M. le ministre des solidarités, de la santé et de la famille. Désormais, avec cette loi, la fin de vie en France aura un autre visage. Elle sera un moment de choix et plus un moment de soumission. C'est pourquoi « le sage vit non autant qu'il peut vivre mais autant qu'il le doit », disait Sénèque, il y a deux mille ans déjà, dans ses Lettres à Lucilius. La vie ne vaut pas d'être achetée à n'importe quel prix. Et le philosophe latin d'ajouter : « parfois cependant, même si le sage est menacé d'une mort certaine et n'ignore pas le supplice qu'on lui réserve, il n'y prêtera pas lui-même la main. C'est sottise de mourir par crainte de la mort. N'est digne de mourir que celui qui assume l'épreuve de vivre ».

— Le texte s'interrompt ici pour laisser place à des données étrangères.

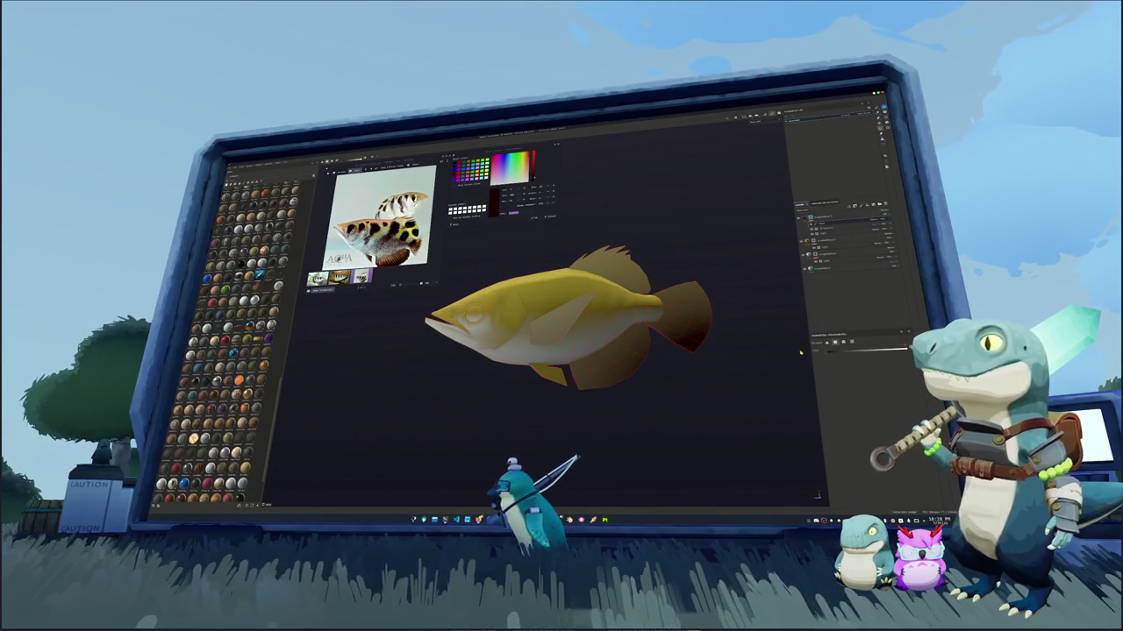
pyautogui.click(703, 306)
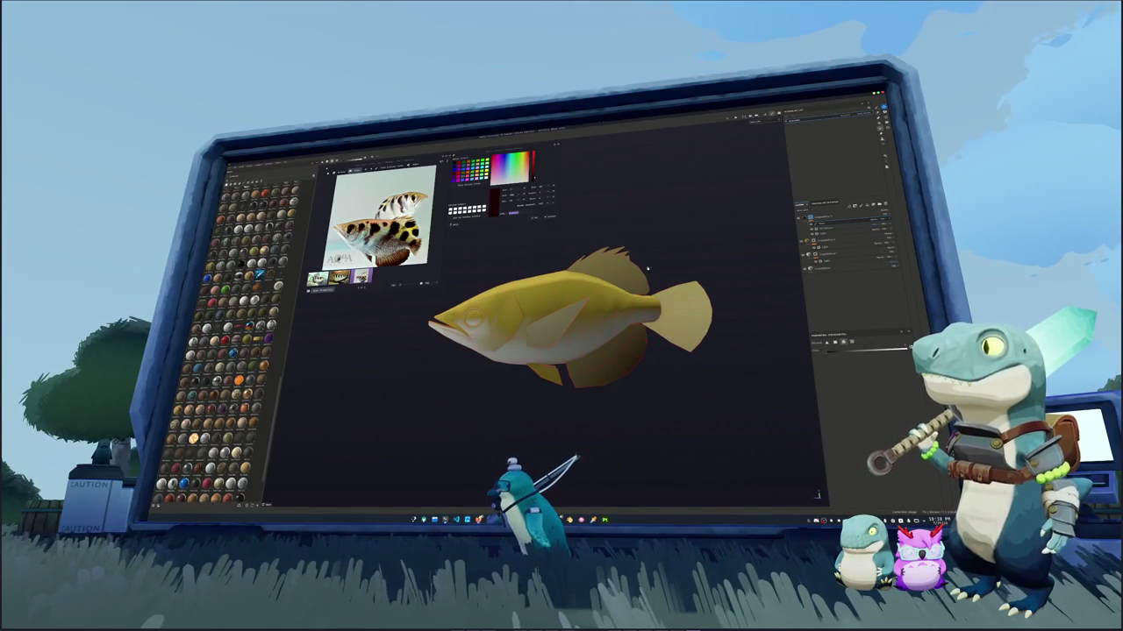
pyautogui.keyDown('alt'); pyautogui.moveTo(653, 267); pyautogui.dragTo(569, 355); pyautogui.keyUp('alt')
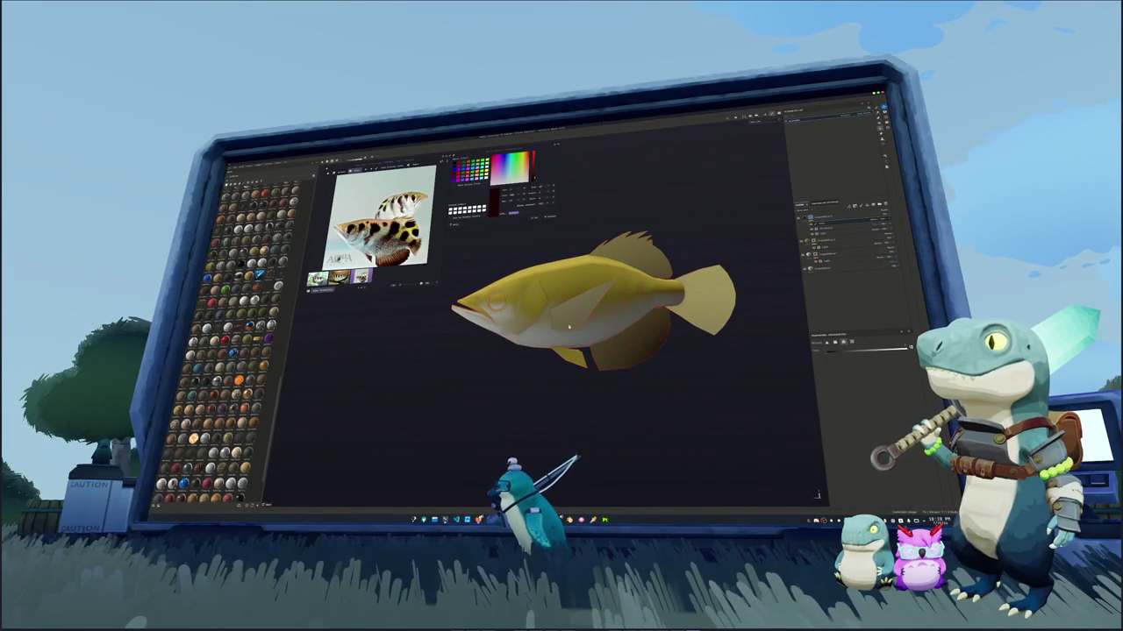
pyautogui.click(572, 319)
pyautogui.keyDown('alt'); pyautogui.moveTo(680, 281); pyautogui.dragTo(671, 292); pyautogui.keyUp('alt')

Mesdames, messieurs les députés, lors des débats parlementaires, certaines voix se sont élevées pour que ce texte ouvre la porte à une autre loi qui dépénaliserait l'euthanasie. J'aimerais leur répondre ici qu'ils prennent garde aux décisions faciles, aux amalgames, aux raccourcis.

Mme Nadine Morano. C'est vrai !

M. le ministre des solidarités, de la santé et de la famille. Ces raccourcis sont pour moi de deux ordres et tous à éviter.

La première erreur serait de dépénaliser l'interdit de tuer. C'est la cohésion de notre société tout entière qu'elle remettrait en cause. Ne nous laissons pas entraîner par l'immédiateté de certaines informations ou le particularisme de certaines situations. Oui, mes pensées vont aussi en cette heure à Mme Humbert, dont je salue le dévouement et le courage. Mais les Français n'attendent pas de nous que nous légalisions le droit de donner la mort.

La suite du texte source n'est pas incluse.